INNOVATIVE MODEL FOR STRATEGIC MANAGEMENT OF QUALITY AT RESEARCH SITES IN AFRICA (16-18 Aug 2019)
The African Clinical Trials Consortium (ACTC) was established in 2018 with the aim of bringing together research active sites and investigators to share good practice and develop strategic direction for the management of trials in Africa. The intention of the 2019 conference is to propose a system for the development, training and establishment of ‘accredited’ units in each of the countries. The ACTC will be the management/coordinating centre for these activities. Building confidence in industry and funding agents is critical to the growth of trials in Africa. Furthermore, commitment to the proposed model at Departments of Health and Industry leaders is essential.

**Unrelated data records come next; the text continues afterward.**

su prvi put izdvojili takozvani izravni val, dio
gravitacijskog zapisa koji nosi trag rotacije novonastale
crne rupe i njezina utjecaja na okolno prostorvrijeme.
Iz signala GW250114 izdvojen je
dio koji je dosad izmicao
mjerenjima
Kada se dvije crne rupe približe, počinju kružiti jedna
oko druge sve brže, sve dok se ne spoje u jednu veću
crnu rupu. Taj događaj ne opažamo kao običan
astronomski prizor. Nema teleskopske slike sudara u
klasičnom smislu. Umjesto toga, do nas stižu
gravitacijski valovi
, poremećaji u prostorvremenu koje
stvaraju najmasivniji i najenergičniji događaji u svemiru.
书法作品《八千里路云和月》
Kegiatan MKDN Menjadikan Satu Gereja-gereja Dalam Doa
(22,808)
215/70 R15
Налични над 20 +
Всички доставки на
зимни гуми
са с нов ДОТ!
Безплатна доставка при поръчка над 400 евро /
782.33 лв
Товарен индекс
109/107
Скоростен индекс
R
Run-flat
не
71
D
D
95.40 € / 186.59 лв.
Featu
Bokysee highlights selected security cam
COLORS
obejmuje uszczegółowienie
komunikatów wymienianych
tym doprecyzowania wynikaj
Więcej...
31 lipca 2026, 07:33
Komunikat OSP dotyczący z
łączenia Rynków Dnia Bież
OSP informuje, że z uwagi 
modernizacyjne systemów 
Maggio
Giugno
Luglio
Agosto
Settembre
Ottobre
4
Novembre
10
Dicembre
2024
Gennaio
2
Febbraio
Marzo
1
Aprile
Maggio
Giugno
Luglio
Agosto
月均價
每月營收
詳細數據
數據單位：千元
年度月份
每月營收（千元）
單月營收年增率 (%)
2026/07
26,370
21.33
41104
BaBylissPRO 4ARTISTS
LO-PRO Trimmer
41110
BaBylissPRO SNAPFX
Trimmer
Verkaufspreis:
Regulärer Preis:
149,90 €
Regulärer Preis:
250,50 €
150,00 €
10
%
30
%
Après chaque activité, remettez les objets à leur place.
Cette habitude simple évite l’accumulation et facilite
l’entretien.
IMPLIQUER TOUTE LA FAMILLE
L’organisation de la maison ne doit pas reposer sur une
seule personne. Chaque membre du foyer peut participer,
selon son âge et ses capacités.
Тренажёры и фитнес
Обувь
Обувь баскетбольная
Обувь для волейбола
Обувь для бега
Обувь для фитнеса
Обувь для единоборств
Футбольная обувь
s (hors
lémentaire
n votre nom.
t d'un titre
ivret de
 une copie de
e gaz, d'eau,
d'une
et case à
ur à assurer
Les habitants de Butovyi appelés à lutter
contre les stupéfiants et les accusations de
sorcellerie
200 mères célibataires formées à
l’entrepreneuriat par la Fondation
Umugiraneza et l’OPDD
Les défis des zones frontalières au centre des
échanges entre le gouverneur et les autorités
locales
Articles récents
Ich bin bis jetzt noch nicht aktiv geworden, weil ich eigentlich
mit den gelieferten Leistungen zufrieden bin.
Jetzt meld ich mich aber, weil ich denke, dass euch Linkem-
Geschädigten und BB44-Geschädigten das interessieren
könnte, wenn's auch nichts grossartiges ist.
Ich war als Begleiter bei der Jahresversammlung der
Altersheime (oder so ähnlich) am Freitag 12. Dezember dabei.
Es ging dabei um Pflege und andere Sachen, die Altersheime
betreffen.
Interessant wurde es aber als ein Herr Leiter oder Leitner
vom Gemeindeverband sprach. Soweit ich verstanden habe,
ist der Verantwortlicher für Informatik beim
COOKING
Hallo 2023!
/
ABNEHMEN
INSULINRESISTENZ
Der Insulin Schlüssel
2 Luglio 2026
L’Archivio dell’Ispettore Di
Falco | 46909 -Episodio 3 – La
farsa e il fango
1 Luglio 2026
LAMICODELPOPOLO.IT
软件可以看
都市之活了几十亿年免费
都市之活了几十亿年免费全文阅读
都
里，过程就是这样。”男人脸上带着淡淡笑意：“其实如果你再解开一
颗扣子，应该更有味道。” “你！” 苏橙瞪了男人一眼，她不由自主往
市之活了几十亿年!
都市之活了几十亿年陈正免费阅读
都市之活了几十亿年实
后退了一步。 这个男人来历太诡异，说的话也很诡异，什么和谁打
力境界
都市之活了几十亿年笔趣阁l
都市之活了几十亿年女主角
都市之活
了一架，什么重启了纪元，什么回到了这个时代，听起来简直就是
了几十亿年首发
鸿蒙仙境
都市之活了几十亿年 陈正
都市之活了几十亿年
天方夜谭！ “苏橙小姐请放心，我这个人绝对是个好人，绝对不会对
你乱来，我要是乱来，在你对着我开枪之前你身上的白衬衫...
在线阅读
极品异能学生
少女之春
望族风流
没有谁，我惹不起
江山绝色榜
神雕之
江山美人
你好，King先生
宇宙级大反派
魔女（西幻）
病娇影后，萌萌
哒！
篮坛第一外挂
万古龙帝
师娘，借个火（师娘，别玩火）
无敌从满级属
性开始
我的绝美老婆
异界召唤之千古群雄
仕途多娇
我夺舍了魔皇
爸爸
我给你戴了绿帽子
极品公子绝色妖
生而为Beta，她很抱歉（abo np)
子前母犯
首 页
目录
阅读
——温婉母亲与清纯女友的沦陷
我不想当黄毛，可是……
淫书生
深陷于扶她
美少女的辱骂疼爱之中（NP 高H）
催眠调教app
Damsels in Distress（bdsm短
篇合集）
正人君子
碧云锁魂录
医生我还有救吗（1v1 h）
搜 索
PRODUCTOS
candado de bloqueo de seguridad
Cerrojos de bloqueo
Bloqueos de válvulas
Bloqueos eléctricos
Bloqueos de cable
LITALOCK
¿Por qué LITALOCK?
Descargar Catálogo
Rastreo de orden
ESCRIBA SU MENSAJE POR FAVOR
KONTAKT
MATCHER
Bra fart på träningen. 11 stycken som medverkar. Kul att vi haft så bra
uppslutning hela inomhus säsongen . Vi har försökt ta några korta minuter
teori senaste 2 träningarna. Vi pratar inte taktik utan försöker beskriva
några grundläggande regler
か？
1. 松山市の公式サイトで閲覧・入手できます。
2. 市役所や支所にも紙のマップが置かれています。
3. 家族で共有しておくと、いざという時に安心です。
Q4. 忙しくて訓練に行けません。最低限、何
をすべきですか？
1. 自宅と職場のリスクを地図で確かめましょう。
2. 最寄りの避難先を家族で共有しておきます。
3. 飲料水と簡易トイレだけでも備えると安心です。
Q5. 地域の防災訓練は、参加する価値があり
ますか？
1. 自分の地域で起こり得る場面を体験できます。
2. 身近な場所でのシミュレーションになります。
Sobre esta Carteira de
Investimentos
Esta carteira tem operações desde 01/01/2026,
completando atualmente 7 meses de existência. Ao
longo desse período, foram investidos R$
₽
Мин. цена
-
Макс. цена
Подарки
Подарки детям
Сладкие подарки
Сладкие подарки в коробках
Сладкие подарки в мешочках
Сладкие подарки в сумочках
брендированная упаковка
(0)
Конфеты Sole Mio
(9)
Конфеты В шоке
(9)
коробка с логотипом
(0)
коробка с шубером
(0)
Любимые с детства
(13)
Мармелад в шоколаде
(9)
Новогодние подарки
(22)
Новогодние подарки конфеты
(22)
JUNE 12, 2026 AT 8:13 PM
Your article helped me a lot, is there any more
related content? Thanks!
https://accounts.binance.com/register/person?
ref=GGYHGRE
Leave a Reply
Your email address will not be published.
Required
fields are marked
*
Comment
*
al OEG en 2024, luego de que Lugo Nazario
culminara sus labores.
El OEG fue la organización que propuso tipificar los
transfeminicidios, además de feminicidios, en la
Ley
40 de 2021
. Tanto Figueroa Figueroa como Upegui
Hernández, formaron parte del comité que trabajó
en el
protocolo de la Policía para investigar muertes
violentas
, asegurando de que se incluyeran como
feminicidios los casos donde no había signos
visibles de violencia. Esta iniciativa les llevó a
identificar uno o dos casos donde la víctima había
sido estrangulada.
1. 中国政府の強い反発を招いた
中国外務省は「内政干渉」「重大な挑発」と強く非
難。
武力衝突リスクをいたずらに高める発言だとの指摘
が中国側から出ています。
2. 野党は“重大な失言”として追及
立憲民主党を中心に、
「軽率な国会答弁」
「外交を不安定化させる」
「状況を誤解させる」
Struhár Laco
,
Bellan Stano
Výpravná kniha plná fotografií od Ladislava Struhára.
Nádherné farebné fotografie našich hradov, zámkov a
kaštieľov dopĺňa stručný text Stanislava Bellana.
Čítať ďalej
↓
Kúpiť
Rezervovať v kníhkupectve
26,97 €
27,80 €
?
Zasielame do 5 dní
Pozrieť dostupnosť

Clinical Trial Units (CTUs) were established in High Income Countries (HICs) to standardise practice according to GCP. Now most trials are required to be supported by a CTU. This was not an easy transition but it instilled confidence in industry and funding agents alike. This is the leap of faith African countries need to take. We need to instil confidence quickly, efficiently, with minimal cost and sustainability for the future.
We are proposing that the ACTC becomes the gateway and coordinating centre to trials in Africa. All industry trials are fed through this coordinating centre which then distributes feasibility notifications to countries who have sites/CTUs that have met a minimum requirement (staff, training, facilities etc) and are thus a consortium partner.
Consortium members will:
Share all standard operating procedures (SOPs), templates for clinical trial agreements (CTAs) or material transfer agreements (MTAs)
Benefit from budget development for sites, not for industry.
Have access to cross country training/mentoring
Access to reciprocal auditing of the sites
Access to advise and guidance with respect to medical/health regulatory authorities (MHRAs) and ethics committee submissions
Access to online training
Database sharing opportunities
Database of trials in Africa – we will use EDGE programme to collect data from all sites as part of the coordinating centre's role.
Confidence in industry is achieved by demonstrating a commitment, no matter how hard, to upholding standards with a bottom-line expectation to become part of the consortium. Those countries with barriers to becoming a consortium partner MUST be supported by other countries to try to overcome them. This will be a requirement of membership. Each country will assign people responsible for updating the coordinating centres list of potential investigators and their therapeutic areas for sending out feasibility requests.
In Africa all research centres/sites need to be self-sustaining. This means they must think and run like a business. This is a strategic imperative for success. The summit will include sessions from the University of Cape Town (UCT), Graduate School of Business on fiscal and operational sustainability. Training will be provided centrally for each site/unit representative and site visits will follow by business advisors from the Graduate School of Business.